## TASK REQUIREMENTS:
Change every "lead-acid" in the records below to "lead acid" and give the lines again, leaving everything else unchanged.

◇ ◇ ◇ ◇ ◇ ◇ ◇

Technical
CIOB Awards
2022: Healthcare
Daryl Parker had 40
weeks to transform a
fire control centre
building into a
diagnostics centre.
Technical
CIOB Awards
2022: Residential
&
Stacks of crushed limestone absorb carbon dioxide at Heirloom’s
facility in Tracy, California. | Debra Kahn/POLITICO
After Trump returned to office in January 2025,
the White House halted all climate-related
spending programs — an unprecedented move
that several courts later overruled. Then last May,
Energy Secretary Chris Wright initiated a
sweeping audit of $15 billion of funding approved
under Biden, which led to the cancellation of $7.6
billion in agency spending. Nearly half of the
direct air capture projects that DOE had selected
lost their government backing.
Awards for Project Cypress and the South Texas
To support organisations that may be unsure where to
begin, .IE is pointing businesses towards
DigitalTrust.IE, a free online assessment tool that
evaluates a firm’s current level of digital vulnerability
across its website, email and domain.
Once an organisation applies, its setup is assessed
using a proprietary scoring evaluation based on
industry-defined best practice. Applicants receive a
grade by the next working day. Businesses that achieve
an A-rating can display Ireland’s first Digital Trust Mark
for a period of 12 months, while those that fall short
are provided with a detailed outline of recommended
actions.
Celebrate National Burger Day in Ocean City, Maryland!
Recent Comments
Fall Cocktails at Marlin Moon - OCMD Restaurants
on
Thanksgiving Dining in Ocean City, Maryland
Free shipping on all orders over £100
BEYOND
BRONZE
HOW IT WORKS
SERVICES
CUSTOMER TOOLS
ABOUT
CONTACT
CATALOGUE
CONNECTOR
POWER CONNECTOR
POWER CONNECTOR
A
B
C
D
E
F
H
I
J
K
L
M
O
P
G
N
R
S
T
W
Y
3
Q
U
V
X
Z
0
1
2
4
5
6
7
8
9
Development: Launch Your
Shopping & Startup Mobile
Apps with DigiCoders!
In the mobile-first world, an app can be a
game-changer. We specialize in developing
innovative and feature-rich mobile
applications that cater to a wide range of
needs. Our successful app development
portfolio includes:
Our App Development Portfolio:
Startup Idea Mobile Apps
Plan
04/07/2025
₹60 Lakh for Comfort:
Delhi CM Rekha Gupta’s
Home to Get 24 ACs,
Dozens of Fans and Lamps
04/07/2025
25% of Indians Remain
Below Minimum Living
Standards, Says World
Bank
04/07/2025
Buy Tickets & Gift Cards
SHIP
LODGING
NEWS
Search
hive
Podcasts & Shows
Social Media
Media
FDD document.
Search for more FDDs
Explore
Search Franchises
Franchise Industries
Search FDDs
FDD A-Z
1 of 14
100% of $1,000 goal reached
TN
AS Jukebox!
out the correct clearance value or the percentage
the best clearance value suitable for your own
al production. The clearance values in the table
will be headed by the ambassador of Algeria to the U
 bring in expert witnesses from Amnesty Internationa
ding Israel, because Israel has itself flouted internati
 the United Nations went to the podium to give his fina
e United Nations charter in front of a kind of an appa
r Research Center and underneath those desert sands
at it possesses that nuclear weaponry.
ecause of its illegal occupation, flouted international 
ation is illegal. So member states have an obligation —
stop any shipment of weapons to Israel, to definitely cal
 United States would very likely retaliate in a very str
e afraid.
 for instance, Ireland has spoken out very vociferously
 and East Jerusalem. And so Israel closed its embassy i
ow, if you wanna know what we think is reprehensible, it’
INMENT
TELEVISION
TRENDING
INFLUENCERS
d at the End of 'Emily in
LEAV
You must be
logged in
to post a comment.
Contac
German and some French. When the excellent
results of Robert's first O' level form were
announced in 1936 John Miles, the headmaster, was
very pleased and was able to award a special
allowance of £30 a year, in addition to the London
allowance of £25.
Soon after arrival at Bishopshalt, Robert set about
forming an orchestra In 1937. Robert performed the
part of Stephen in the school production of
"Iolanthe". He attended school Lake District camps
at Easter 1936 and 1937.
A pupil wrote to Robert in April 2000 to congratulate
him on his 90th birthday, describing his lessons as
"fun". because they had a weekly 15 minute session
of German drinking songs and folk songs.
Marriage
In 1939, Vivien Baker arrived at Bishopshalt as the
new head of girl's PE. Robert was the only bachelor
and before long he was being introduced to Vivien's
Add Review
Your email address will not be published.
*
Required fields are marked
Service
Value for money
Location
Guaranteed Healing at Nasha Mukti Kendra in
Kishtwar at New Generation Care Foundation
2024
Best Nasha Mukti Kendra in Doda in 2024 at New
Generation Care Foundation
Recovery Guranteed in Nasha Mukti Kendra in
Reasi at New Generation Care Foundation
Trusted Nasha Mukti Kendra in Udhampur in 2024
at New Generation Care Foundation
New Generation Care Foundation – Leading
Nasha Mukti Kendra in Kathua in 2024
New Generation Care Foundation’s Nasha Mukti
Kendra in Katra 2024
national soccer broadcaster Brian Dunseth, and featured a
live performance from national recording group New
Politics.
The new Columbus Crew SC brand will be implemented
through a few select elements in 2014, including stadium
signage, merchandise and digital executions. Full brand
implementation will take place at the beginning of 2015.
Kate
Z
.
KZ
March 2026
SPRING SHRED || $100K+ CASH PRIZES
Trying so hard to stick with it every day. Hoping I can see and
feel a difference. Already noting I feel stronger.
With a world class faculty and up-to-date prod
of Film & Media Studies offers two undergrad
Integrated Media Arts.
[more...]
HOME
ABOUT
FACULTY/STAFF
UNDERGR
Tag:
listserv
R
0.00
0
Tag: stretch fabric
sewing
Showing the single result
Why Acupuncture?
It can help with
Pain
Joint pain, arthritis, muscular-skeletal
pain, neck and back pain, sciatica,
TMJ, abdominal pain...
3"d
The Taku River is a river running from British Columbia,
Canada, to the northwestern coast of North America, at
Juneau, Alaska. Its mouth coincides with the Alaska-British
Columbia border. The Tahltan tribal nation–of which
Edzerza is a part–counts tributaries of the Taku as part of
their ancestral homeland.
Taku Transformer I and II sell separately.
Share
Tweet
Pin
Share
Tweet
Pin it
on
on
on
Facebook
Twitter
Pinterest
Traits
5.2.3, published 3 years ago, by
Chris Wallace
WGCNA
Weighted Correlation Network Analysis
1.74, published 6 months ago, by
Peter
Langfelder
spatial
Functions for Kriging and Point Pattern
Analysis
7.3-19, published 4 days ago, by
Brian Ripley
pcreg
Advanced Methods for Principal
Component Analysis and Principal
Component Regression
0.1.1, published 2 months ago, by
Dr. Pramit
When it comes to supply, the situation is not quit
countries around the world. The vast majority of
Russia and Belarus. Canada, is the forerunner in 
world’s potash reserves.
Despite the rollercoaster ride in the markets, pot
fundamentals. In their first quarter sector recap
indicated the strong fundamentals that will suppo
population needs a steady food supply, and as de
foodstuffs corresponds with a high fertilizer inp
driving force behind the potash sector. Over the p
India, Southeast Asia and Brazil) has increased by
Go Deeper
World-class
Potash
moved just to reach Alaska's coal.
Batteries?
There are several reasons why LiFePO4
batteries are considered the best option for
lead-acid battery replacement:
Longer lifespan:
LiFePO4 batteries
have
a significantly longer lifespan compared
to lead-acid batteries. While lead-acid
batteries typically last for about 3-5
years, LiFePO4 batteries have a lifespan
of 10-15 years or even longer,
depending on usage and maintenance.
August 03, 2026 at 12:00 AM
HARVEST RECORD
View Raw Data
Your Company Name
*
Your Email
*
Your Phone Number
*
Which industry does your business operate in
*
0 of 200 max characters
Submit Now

◇ ◇ ◇ ◇ ◇ ◇ ◇

## EXERCISE OUTPUT:
Technical
CIOB Awards
2022: Healthcare
Daryl Parker had 40
weeks to transform a
fire control centre
building into a
diagnostics centre.
Technical
CIOB Awards
2022: Residential
&
Stacks of crushed limestone absorb carbon dioxide at Heirloom’s
facility in Tracy, California. | Debra Kahn/POLITICO
After Trump returned to office in January 2025,
the White House halted all climate-related
spending programs — an unprecedented move
that several courts later overruled. Then last May,
Energy Secretary Chris Wright initiated a
sweeping audit of $15 billion of funding approved
under Biden, which led to the cancellation of $7.6
billion in agency spending. Nearly half of the
direct air capture projects that DOE had selected
lost their government backing.
Awards for Project Cypress and the South Texas
To support organisations that may be unsure where to
begin, .IE is pointing businesses towards
DigitalTrust.IE, a free online assessment tool that
evaluates a firm’s current level of digital vulnerability
across its website, email and domain.
Once an organisation applies, its setup is assessed
using a proprietary scoring evaluation based on
industry-defined best practice. Applicants receive a
grade by the next working day. Businesses that achieve
an A-rating can display Ireland’s first Digital Trust Mark
for a period of 12 months, while those that fall short
are provided with a detailed outline of recommended
actions.
Celebrate National Burger Day in Ocean City, Maryland!
Recent Comments
Fall Cocktails at Marlin Moon - OCMD Restaurants
on
Thanksgiving Dining in Ocean City, Maryland
Free shipping on all orders over £100
BEYOND
BRONZE
HOW IT WORKS
SERVICES
CUSTOMER TOOLS
ABOUT
CONTACT
CATALOGUE
CONNECTOR
POWER CONNECTOR
POWER CONNECTOR
A
B
C
D
E
F
H
I
J
K
L
M
O
P
G
N
R
S
T
W
Y
3
Q
U
V
X
Z
0
1
2
4
5
6
7
8
9
Development: Launch Your
Shopping & Startup Mobile
Apps with DigiCoders!
In the mobile-first world, an app can be a
game-changer. We specialize in developing
innovative and feature-rich mobile
applications that cater to a wide range of
needs. Our successful app development
portfolio includes:
Our App Development Portfolio:
Startup Idea Mobile Apps
Plan
04/07/2025
₹60 Lakh for Comfort:
Delhi CM Rekha Gupta’s
Home to Get 24 ACs,
Dozens of Fans and Lamps
04/07/2025
25% of Indians Remain
Below Minimum Living
Standards, Says World
Bank
04/07/2025
Buy Tickets & Gift Cards
SHIP
LODGING
NEWS
Search
hive
Podcasts & Shows
Social Media
Media
FDD document.
Search for more FDDs
Explore
Search Franchises
Franchise Industries
Search FDDs
FDD A-Z
1 of 14
100% of $1,000 goal reached
TN
AS Jukebox!
out the correct clearance value or the percentage
the best clearance value suitable for your own
al production. The clearance values in the table
will be headed by the ambassador of Algeria to the U
 bring in expert witnesses from Amnesty Internationa
ding Israel, because Israel has itself flouted internati
 the United Nations went to the podium to give his fina
e United Nations charter in front of a kind of an appa
r Research Center and underneath those desert sands
at it possesses that nuclear weaponry.
ecause of its illegal occupation, flouted international 
ation is illegal. So member states have an obligation —
stop any shipment of weapons to Israel, to definitely cal
 United States would very likely retaliate in a very str
e afraid.
 for instance, Ireland has spoken out very vociferously
 and East Jerusalem. And so Israel closed its embassy i
ow, if you wanna know what we think is reprehensible, it’
INMENT
TELEVISION
TRENDING
INFLUENCERS
d at the End of 'Emily in
LEAV
You must be
logged in
to post a comment.
Contac
German and some French. When the excellent
results of Robert's first O' level form were
announced in 1936 John Miles, the headmaster, was
very pleased and was able to award a special
allowance of £30 a year, in addition to the London
allowance of £25.
Soon after arrival at Bishopshalt, Robert set about
forming an orchestra In 1937. Robert performed the
part of Stephen in the school production of
"Iolanthe". He attended school Lake District camps
at Easter 1936 and 1937.
A pupil wrote to Robert in April 2000 to congratulate
him on his 90th birthday, describing his lessons as
"fun". because they had a weekly 15 minute session
of German drinking songs and folk songs.
Marriage
In 1939, Vivien Baker arrived at Bishopshalt as the
new head of girl's PE. Robert was the only bachelor
and before long he was being introduced to Vivien's
Add Review
Your email address will not be published.
*
Required fields are marked
Service
Value for money
Location
Guaranteed Healing at Nasha Mukti Kendra in
Kishtwar at New Generation Care Foundation
2024
Best Nasha Mukti Kendra in Doda in 2024 at New
Generation Care Foundation
Recovery Guranteed in Nasha Mukti Kendra in
Reasi at New Generation Care Foundation
Trusted Nasha Mukti Kendra in Udhampur in 2024
at New Generation Care Foundation
New Generation Care Foundation – Leading
Nasha Mukti Kendra in Kathua in 2024
New Generation Care Foundation’s Nasha Mukti
Kendra in Katra 2024
national soccer broadcaster Brian Dunseth, and featured a
live performance from national recording group New
Politics.
The new Columbus Crew SC brand will be implemented
through a few select elements in 2014, including stadium
signage, merchandise and digital executions. Full brand
implementation will take place at the beginning of 2015.
Kate
Z
.
KZ
March 2026
SPRING SHRED || $100K+ CASH PRIZES
Trying so hard to stick with it every day. Hoping I can see and
feel a difference. Already noting I feel stronger.
With a world class faculty and up-to-date prod
of Film & Media Studies offers two undergrad
Integrated Media Arts.
[more...]
HOME
ABOUT
FACULTY/STAFF
UNDERGR
Tag:
listserv
R
0.00
0
Tag: stretch fabric
sewing
Showing the single result
Why Acupuncture?
It can help with
Pain
Joint pain, arthritis, muscular-skeletal
pain, neck and back pain, sciatica,
TMJ, abdominal pain...
3"d
The Taku River is a river running from British Columbia,
Canada, to the northwestern coast of North America, at
Juneau, Alaska. Its mouth coincides with the Alaska-British
Columbia border. The Tahltan tribal nation–of which
Edzerza is a part–counts tributaries of the Taku as part of
their ancestral homeland.
Taku Transformer I and II sell separately.
Share
Tweet
Pin
Share
Tweet
Pin it
on
on
on
Facebook
Twitter
Pinterest
Traits
5.2.3, published 3 years ago, by
Chris Wallace
WGCNA
Weighted Correlation Network Analysis
1.74, published 6 months ago, by
Peter
Langfelder
spatial
Functions for Kriging and Point Pattern
Analysis
7.3-19, published 4 days ago, by
Brian Ripley
pcreg
Advanced Methods for Principal
Component Analysis and Principal
Component Regression
0.1.1, published 2 months ago, by
Dr. Pramit
When it comes to supply, the situation is not quit
countries around the world. The vast majority of
Russia and Belarus. Canada, is the forerunner in 
world’s potash reserves.
Despite the rollercoaster ride in the markets, pot
fundamentals. In their first quarter sector recap
indicated the strong fundamentals that will suppo
population needs a steady food supply, and as de
foodstuffs corresponds with a high fertilizer inp
driving force behind the potash sector. Over the p
India, Southeast Asia and Brazil) has increased by
Go Deeper
World-class
Potash
moved just to reach Alaska's coal.
Batteries?
There are several reasons why LiFePO4
batteries are considered the best option for
lead acid battery replacement:
Longer lifespan:
LiFePO4 batteries
have
a significantly longer lifespan compared
to lead acid batteries. While lead acid
batteries typically last for about 3-5
years, LiFePO4 batteries have a lifespan
of 10-15 years or even longer,
depending on usage and maintenance.
August 03, 2026 at 12:00 AM
HARVEST RECORD
View Raw Data
Your Company Name
*
Your Email
*
Your Phone Number
*
Which industry does your business operate in
*
0 of 200 max characters
Submit Now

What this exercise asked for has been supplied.